Dataset entries

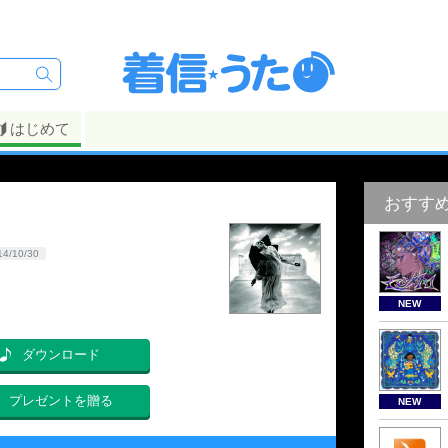
はじめて
おすす
14/10/30
NEW
ダウンロード
プレゼントを贈る
NEW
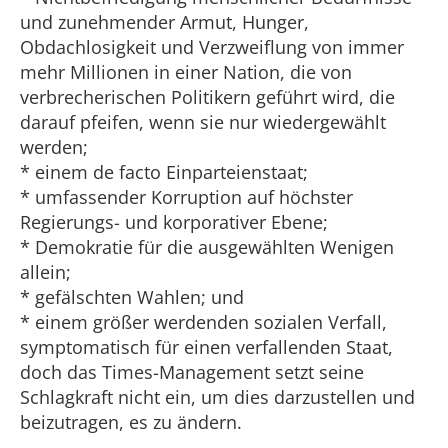
und zunehmender Armut, Hunger,
Obdachlosigkeit und Verzweiflung von immer
mehr Millionen in einer Nation, die von
verbrecherischen Politikern geführt wird, die
darauf pfeifen, wenn sie nur wiedergewählt
werden;
* einem de facto Einparteienstaat;
* umfassender Korruption auf höchster
Regierungs- und korporativer Ebene;
* Demokratie für die ausgewählten Wenigen
allein;
* gefälschten Wahlen; und
* einem größer werdenden sozialen Verfall,
symptomatisch für einen verfallenden Staat,
doch das Times-Management setzt seine
Schlagkraft nicht ein, um dies darzustellen und
beizutragen, es zu ändern.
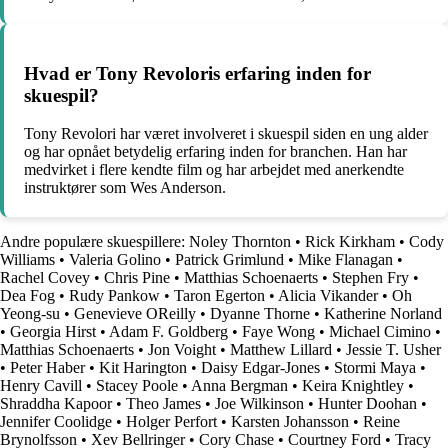
Hvad er Tony Revoloris erfaring inden for
skuespil?
Tony Revolori har været involveret i skuespil siden en ung alder
og har opnået betydelig erfaring inden for branchen. Han har
medvirket i flere kendte film og har arbejdet med anerkendte
instruktører som Wes Anderson.
Andre populære skuespillere:
Noley Thornton
•
Rick Kirkham
•
Cody
Williams
•
Valeria Golino
•
Patrick Grimlund
•
Mike Flanagan
•
Rachel Covey
•
Chris Pine
•
Matthias Schoenaerts
•
Stephen Fry
•
Dea Fog
•
Rudy Pankow
•
Taron Egerton
•
Alicia Vikander
•
Oh
Yeong-su
•
Genevieve OReilly
•
Dyanne Thorne
•
Katherine Norland
•
Georgia Hirst
•
Adam F. Goldberg
•
Faye Wong
•
Michael Cimino
•
Matthias Schoenaerts
•
Jon Voight
•
Matthew Lillard
•
Jessie T. Usher
•
Peter Haber
•
Kit Harington
•
Daisy Edgar-Jones
•
Stormi Maya
•
Henry Cavill
•
Stacey Poole
•
Anna Bergman
•
Keira Knightley
•
Shraddha Kapoor
•
Theo James
•
Joe Wilkinson
•
Hunter Doohan
•
Jennifer Coolidge
•
Holger Perfort
•
Karsten Johansson
•
Reine
Brynolfsson
•
Xev Bellringer
•
Cory Chase
•
Courtney Ford
•
Tracy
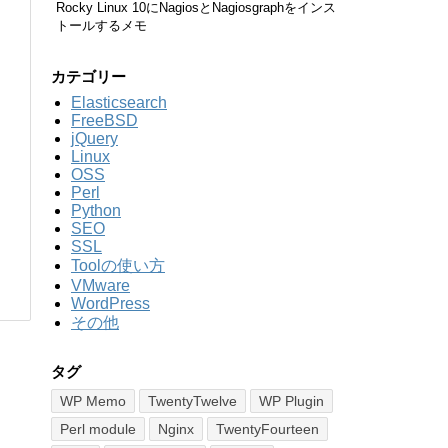
Rocky Linux 10にNagiosとNagiosgraphをインス
トールするメモ
カテゴリー
Elasticsearch
FreeBSD
jQuery
Linux
OSS
Perl
Python
SEO
SSL
Toolの使い方
VMware
WordPress
その他
タグ
WP Memo
TwentyTwelve
WP Plugin
Perl module
Nginx
TwentyFourteen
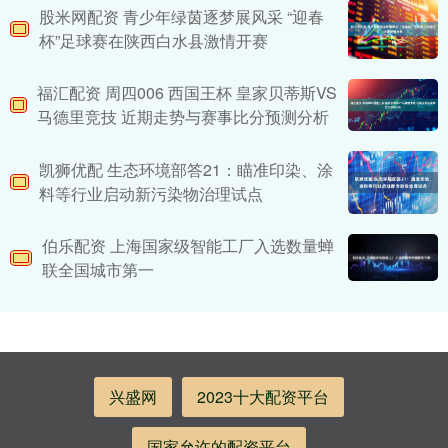
股米网配资 青少年绿茵逐梦展风采 “迎春
杯”足球赛在陕西白水县激情开赛
福汇配资 周四006 西国王杯 皇家贝蒂斯VS
马德里竞技 近期走势与赛事比分预测分析
凯狮优配 生态环境部答21：瞄准印染、涂
料等行业启动新污染物治理试点
伯乐配资 上海国家级智能工厂入选数量蝉
联全国城市第一
兴盛网
2023十大配资平台
国家允许的配资平台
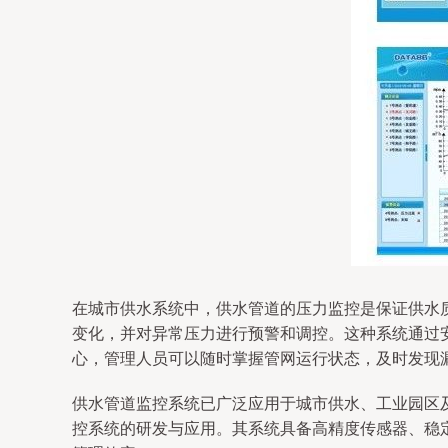
在城市供水系统中，供水管道的压力监控是保证供水
变化，并对异常压力进行预警和调控。这种系统通过安
心，管理人员可以随时掌握管网运行状态，及时发现
供水管道监控系统已广泛应用于城市供水、工业园区
控系统的研发与应用。其系统具备高精度传感器、稳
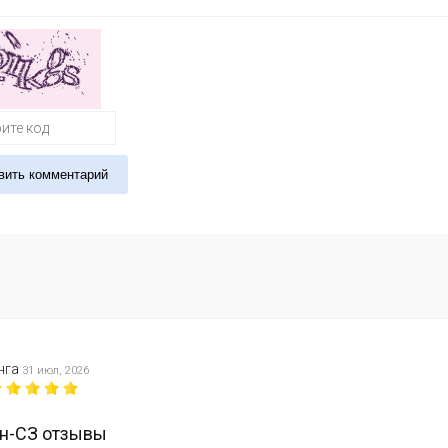
вить комментарий
нга
31 июл, 2026
н-СЗ отзывы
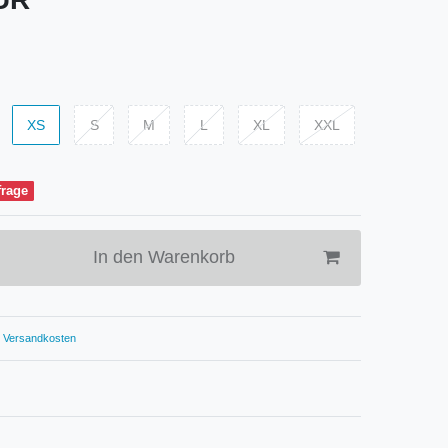
XS
S
M
L
XL
XXL
frage
In den Warenkorb
Versandkosten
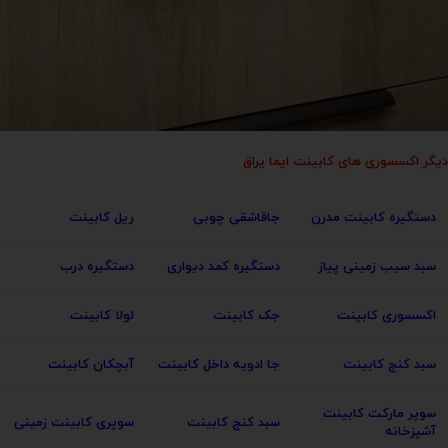
دیگر اکسسوری های کابینت ایما یراق
دستگیره کابینت مدرن
جاقاشقی چوبی
ریل کابینت
سبد سیب زمینی پیاز
دستگیره کمد دیواری
دستگیره درب
اکسسوری کابینت
جک کابینت
لولا کابینت
سبد کنج کابینت
جا ادویه داخل کابینت
آبچکان کابینت
سوپر مارکت کابینت
سبد کنج کابینت
سوپری کابینت زمینی
آشپزخانه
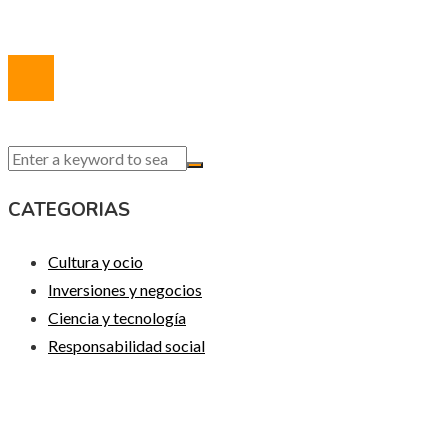
© 2020 Todos los derechos reservados.
CATEGORIAS
Cultura y ocio
Inversiones y negocios
Ciencia y tecnología
Responsabilidad social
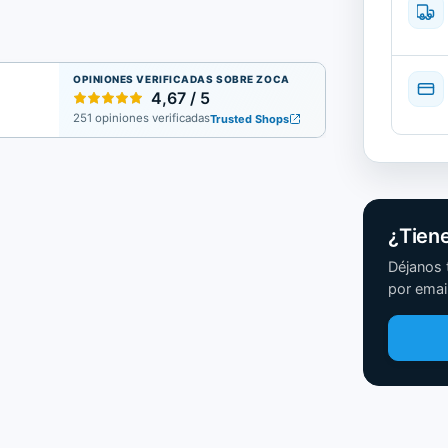
OPINIONES VERIFICADAS SOBRE ZOCA
4,67 / 5
251 opiniones verificadas
Trusted Shops
¿Tien
Déjanos 
por email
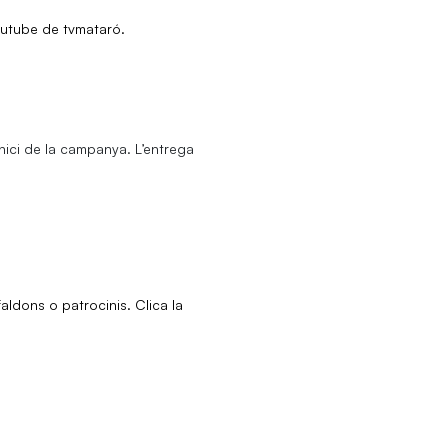
youtube de tvmataró.
’inici de la campanya.
L’entrega
ldons o patrocinis. Clica la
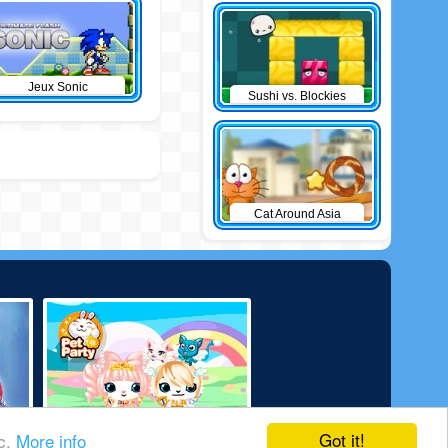
Jeux Sonic
Sushi vs. Blockies
Cat Around Asia
Got it!
ic.
More info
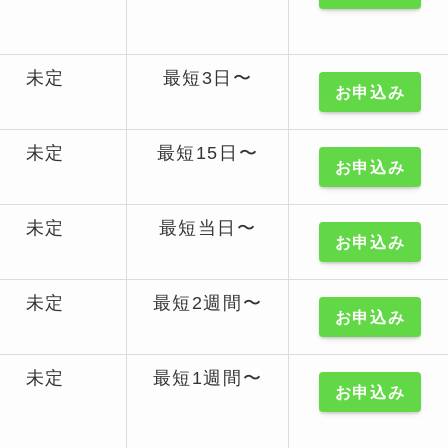
未定
最短3日〜
お申込み
未定
最短15日〜
お申込み
未定
最短当日〜
お申込み
未定
最短2週間〜
お申込み
未定
最短1週間〜
お申込み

▸ **Exercise requirements**:
Read through the data and copy every line where "اکسسوری" shows up.

▸ **Response to this task**:
دیگر اکسسوری های کابینت ایما یراق
اکسسوری کابینت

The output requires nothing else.